54: A Call a Day Keeps the Loneliness at Bay

54: A Call a Day Keeps the Loneliness at Bay

From Chicken Soup for the Soul: Volunteering & Giving Back

A Call a Day Keeps the Loneliness at Bay

We cannot direct the wind but we can adjust the sails.

~Author Unknown

For much of my childhood, my mother filled the evening hours doing something for someone else. Sometimes she knitted hats for preemies, and at other times she cooked chicken soup for sick neighbors. Therefore, I wasn’t surprised when one evening my mother announced she’d undertaken a new project.

“I’m going to telephone seniors,” said my mother.

“Every night? But you don’t even know these people.”

“Doesn’t matter,” she said. “What’s important is that I listen.”

I was sixteen years old and couldn’t fathom why my mother was willing to spend her evenings talking to strangers. She had friends and my two older sisters to call if she felt lonely. “They’ll talk your ear off,” I said.

My skepticism didn’t diminish my mother’s enthusiasm for the project. That evening, after washing up the dishes from supper, she settled on the sofa with the heavy rotary phone in her lap and dialed.

For a while, I listened as she asked the woman on the other line about her day, inquired what she had eaten for dinner, and asked if she had noticed that the daffodils in a neighboring park had begun to bloom. When she finished the call I said, “What do you care whether she had Jell-O or rice pudding for dessert?”
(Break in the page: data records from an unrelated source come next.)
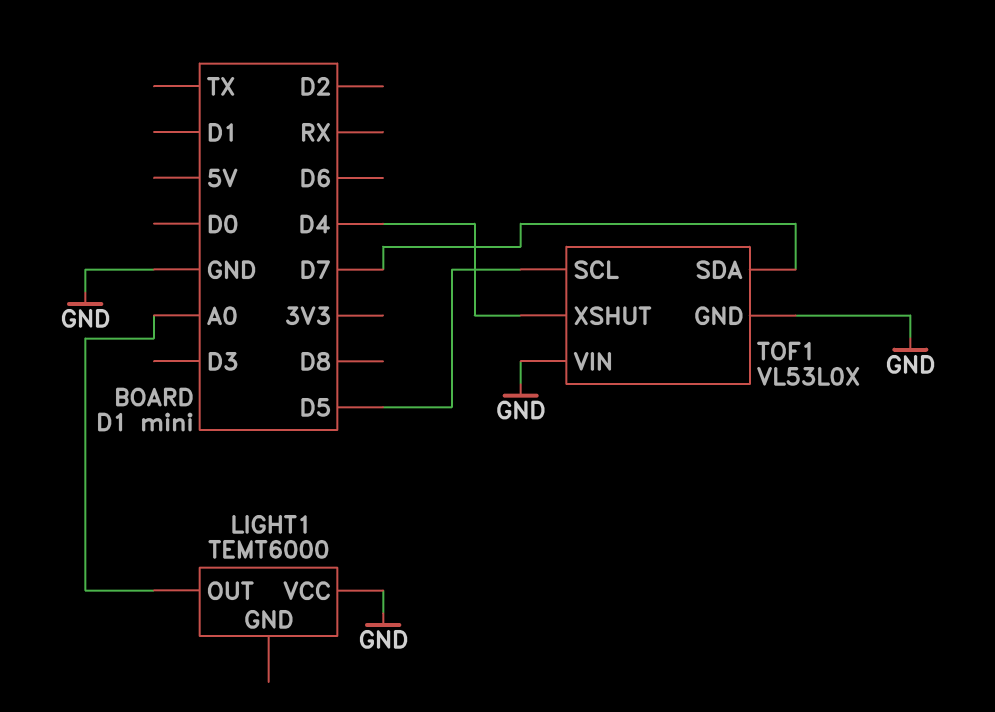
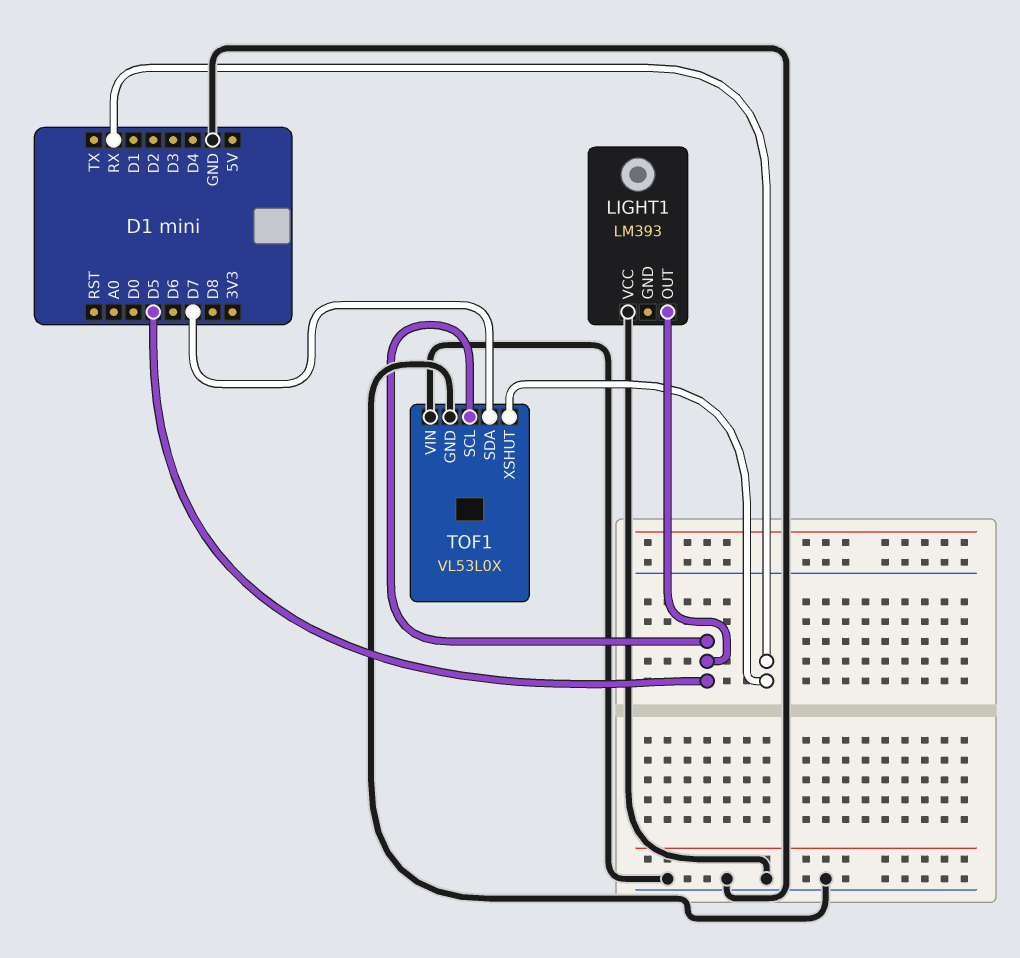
LIGHT1: TEMT6000 -> LM393
LIGHT1 pin OUT: A0 -> D5
TOF1 pin XSHUT: D4 -> RX

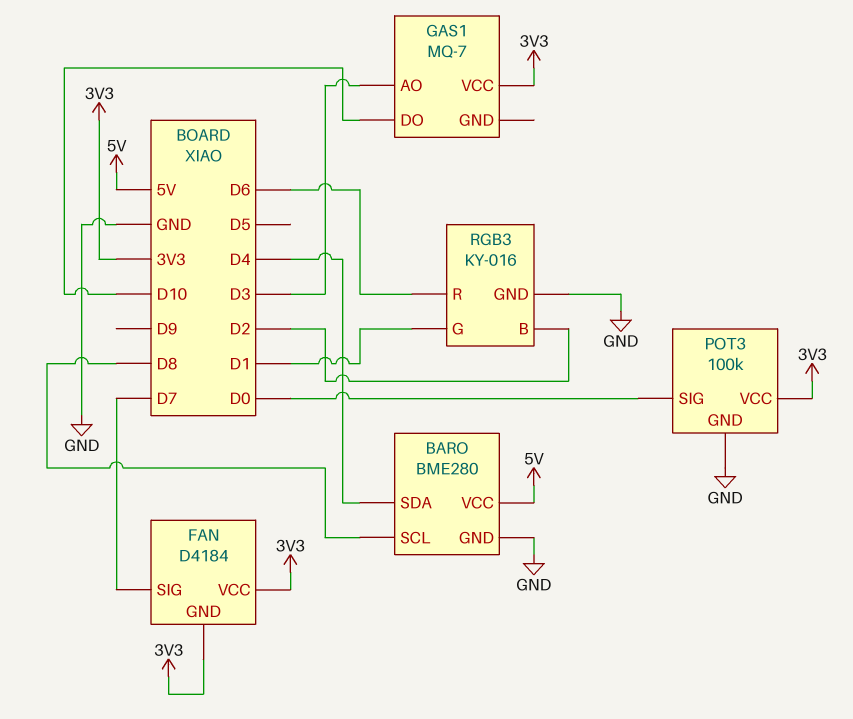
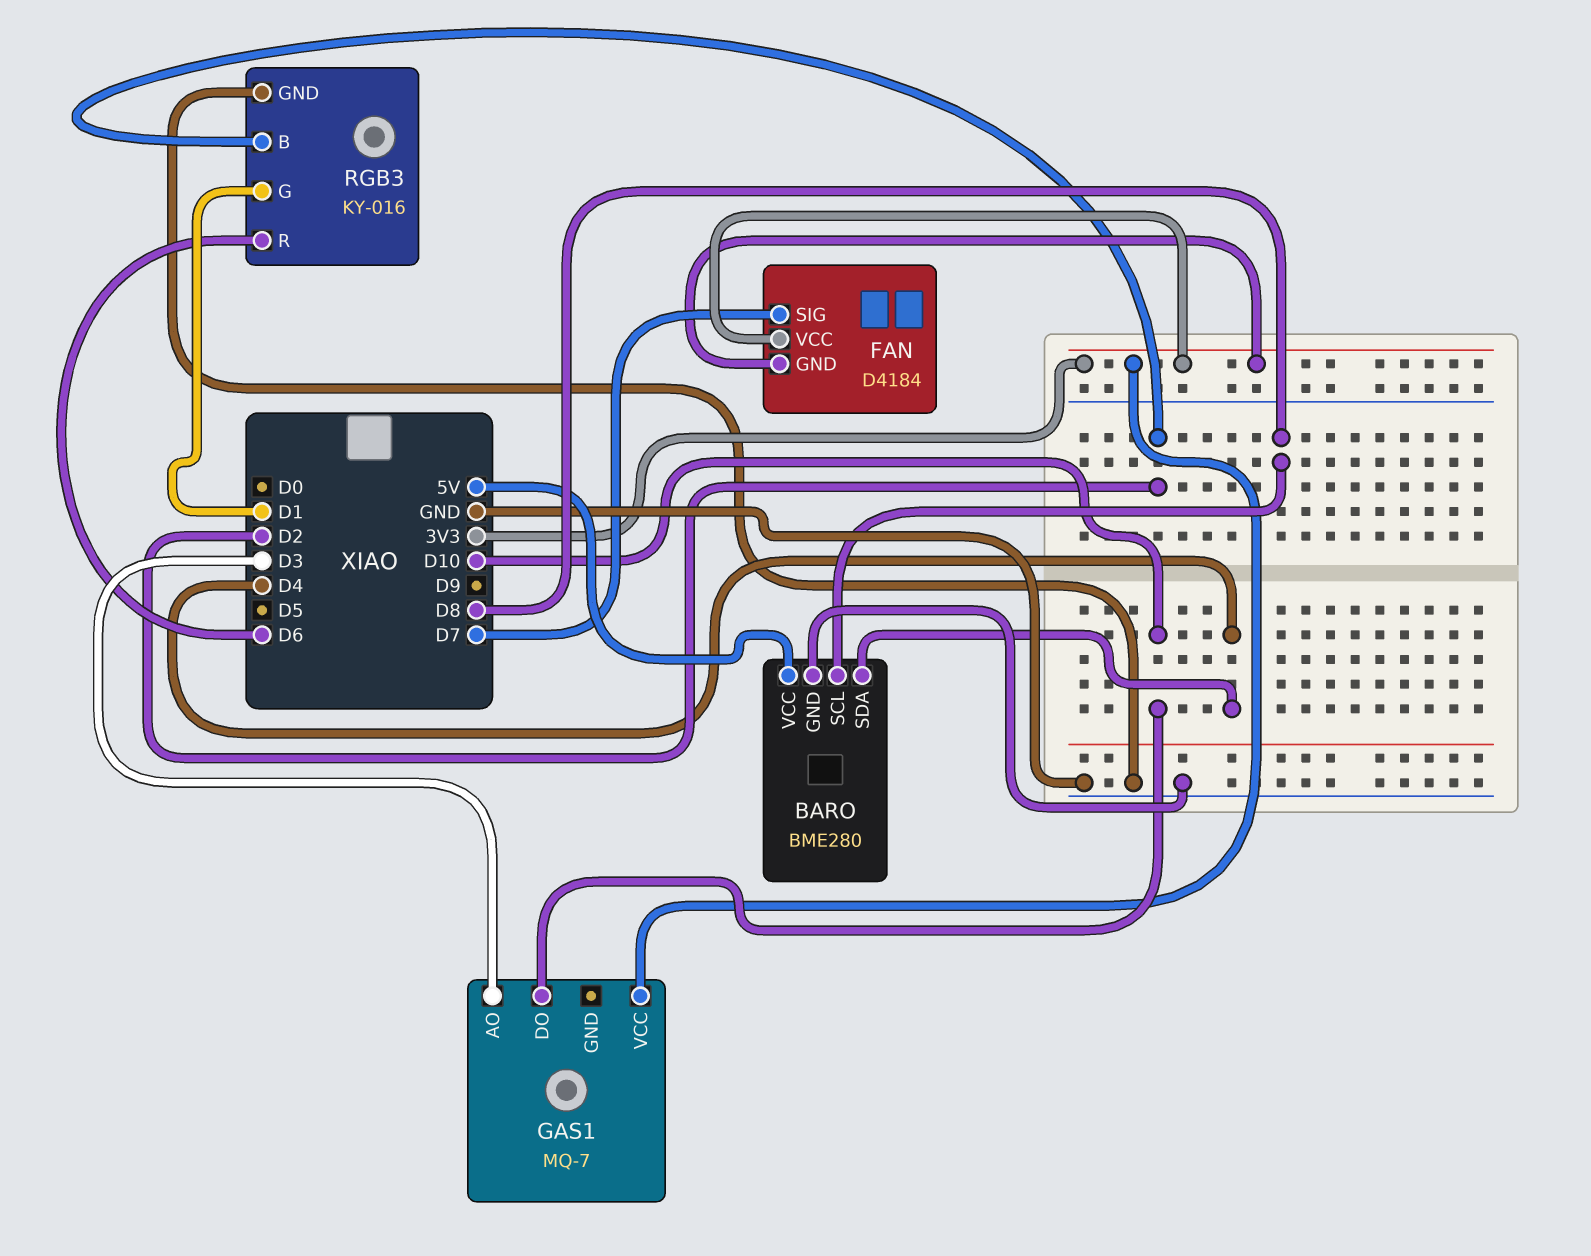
POT3: 100k -> none
POT3 pin GND: GND -> none
POT3 pin SIG: D0 -> none
POT3 pin VCC: 3V3 -> none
My mother grasped one of my hands and gave it a slight squeeze. “I’m the only person she talked to today.”

It took me close to thirty years to fully understand the significance of that statement. Now, as my mother is nearing eighty, I find myself thinking about those nightly calls she used to make.

I am often the only person who telephones my mother, and sometimes I’m the only person she speaks to all day. I ask her what she cooked for dinner, but mostly I just listen as she recounts a walk she took, or how her dog Lucky stole a bunch of Brussels sprouts from the refrigerator.

I realize now that my mother’s calls were lifelines that ensured housebound seniors remained connected to the world. Without her, their world would have been eerily empty. Somehow, she managed to juggle working full-time and raising a family while improving the lives of others. That kind of service requires commitment and superior organizational skills — traits and skills I do not possess. While she lifted the shroud of loneliness from the lives of five seniors, I struggle to call just one — my mother.